• AIM OF THE EXERCISE: The word "KiCad" may appear in some of the lines below. State how many lines contain it, and write only that number.

• DATA SUPPLIED:
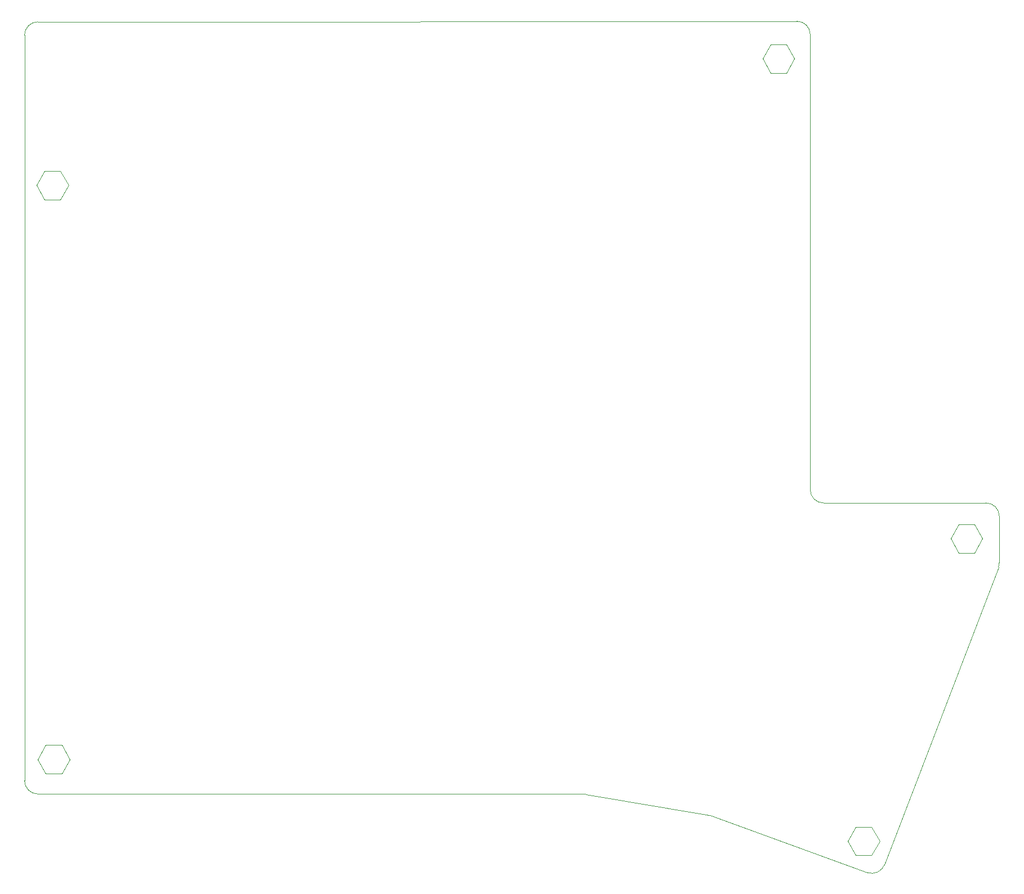
<source format=gbr>
G04 #@! TF.GenerationSoftware,KiCad,Pcbnew,9.0.6*
G04 #@! TF.CreationDate,2025-12-07T22:23:37+09:00*
G04 #@! TF.ProjectId,tarakkie_v1_left,74617261-6b6b-4696-955f-76315f6c6566,rev?*
G04 #@! TF.SameCoordinates,Original*
G04 #@! TF.FileFunction,Profile,NP*
%FSLAX46Y46*%
G04 Gerber Fmt 4.6, Leading zero omitted, Abs format (unit mm)*
G04 Created by KiCad (PCBNEW 9.0.6) date 2025-12-07 22:23:37*
%MOMM*%
%LPD*%
G01*
G04 APERTURE LIST*
G04 #@! TA.AperFunction,Profile*
%ADD10C,0.050000*%
G04 #@! TD*
G04 #@! TA.AperFunction,Profile*
%ADD11C,0.100000*%
G04 #@! TD*
G04 APERTURE END LIST*
D10*
X185483484Y-119646247D02*
X168320146Y-164455906D01*
X155162500Y-37500000D02*
G75*
G02*
X157162500Y-39500000I0J-2000000D01*
G01*
X159162500Y-110000000D02*
X183600000Y-110000000D01*
X168320146Y-164455906D02*
G75*
G02*
X165769000Y-165620057I-1867646J715406D01*
G01*
X39000000Y-39598279D02*
G75*
G02*
X40998278Y-37598301I2000000J-21D01*
G01*
X142002801Y-157012104D02*
X123466628Y-153846091D01*
X185600000Y-112000000D02*
X185600000Y-118973574D01*
X40998278Y-37598280D02*
X155162500Y-37500000D01*
X123130318Y-153817541D02*
X40999583Y-153800417D01*
X157162500Y-39500000D02*
X157162500Y-108000000D01*
X183600000Y-110000000D02*
G75*
G02*
X185600000Y-112000000I0J-2000000D01*
G01*
X40999583Y-153800417D02*
G75*
G02*
X38999983Y-151800417I417J2000017D01*
G01*
X142002801Y-157012104D02*
G75*
G02*
X142349561Y-157103965I-336701J-1971396D01*
G01*
X165768977Y-165620119D02*
X142349560Y-157103967D01*
X39000000Y-151800417D02*
X39000000Y-39598279D01*
X185600000Y-118973574D02*
G75*
G02*
X185483476Y-119646244I-1999700J-26D01*
G01*
X123130318Y-153817541D02*
G75*
G02*
X123466628Y-153846090I-418J-2000059D01*
G01*
X159162500Y-110000000D02*
G75*
G02*
X157162500Y-108000000I0J2000000D01*
G01*
D11*
X162800000Y-160900000D02*
X164000000Y-163050000D01*
X164000000Y-158750000D02*
X162800000Y-160900000D01*
X164000000Y-163050000D02*
X166400000Y-163050000D01*
X166400000Y-158750000D02*
X164000000Y-158750000D01*
X166400000Y-163050000D02*
X167600000Y-160900000D01*
X167600000Y-160900000D02*
X166400000Y-158750000D01*
X150000000Y-43160000D02*
X151200000Y-45310000D01*
X151200000Y-41010000D02*
X150000000Y-43160000D01*
X151200000Y-45310000D02*
X153600000Y-45310000D01*
X153600000Y-41010000D02*
X151200000Y-41010000D01*
X153600000Y-45310000D02*
X154800000Y-43160000D01*
X154800000Y-43160000D02*
X153600000Y-41010000D01*
X41000000Y-148600000D02*
X42200000Y-150750000D01*
X42200000Y-146450000D02*
X41000000Y-148600000D01*
X42200000Y-150750000D02*
X44600000Y-150750000D01*
X44600000Y-146450000D02*
X42200000Y-146450000D01*
X44600000Y-150750000D02*
X45800000Y-148600000D01*
X45800000Y-148600000D02*
X44600000Y-146450000D01*
X178290000Y-115360000D02*
X179490000Y-117510000D01*
X179490000Y-113210000D02*
X178290000Y-115360000D01*
X179490000Y-117510000D02*
X181890000Y-117510000D01*
X181890000Y-113210000D02*
X179490000Y-113210000D01*
X181890000Y-117510000D02*
X183090000Y-115360000D01*
X183090000Y-115360000D02*
X181890000Y-113210000D01*
X40800000Y-62200000D02*
X42000000Y-64350000D01*
X42000000Y-60050000D02*
X40800000Y-62200000D01*
X42000000Y-64350000D02*
X44400000Y-64350000D01*
X44400000Y-60050000D02*
X42000000Y-60050000D01*
X44400000Y-64350000D02*
X45600000Y-62200000D01*
X45600000Y-62200000D02*
X44400000Y-60050000D01*
M02*

</source>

• THE ANSWER: 2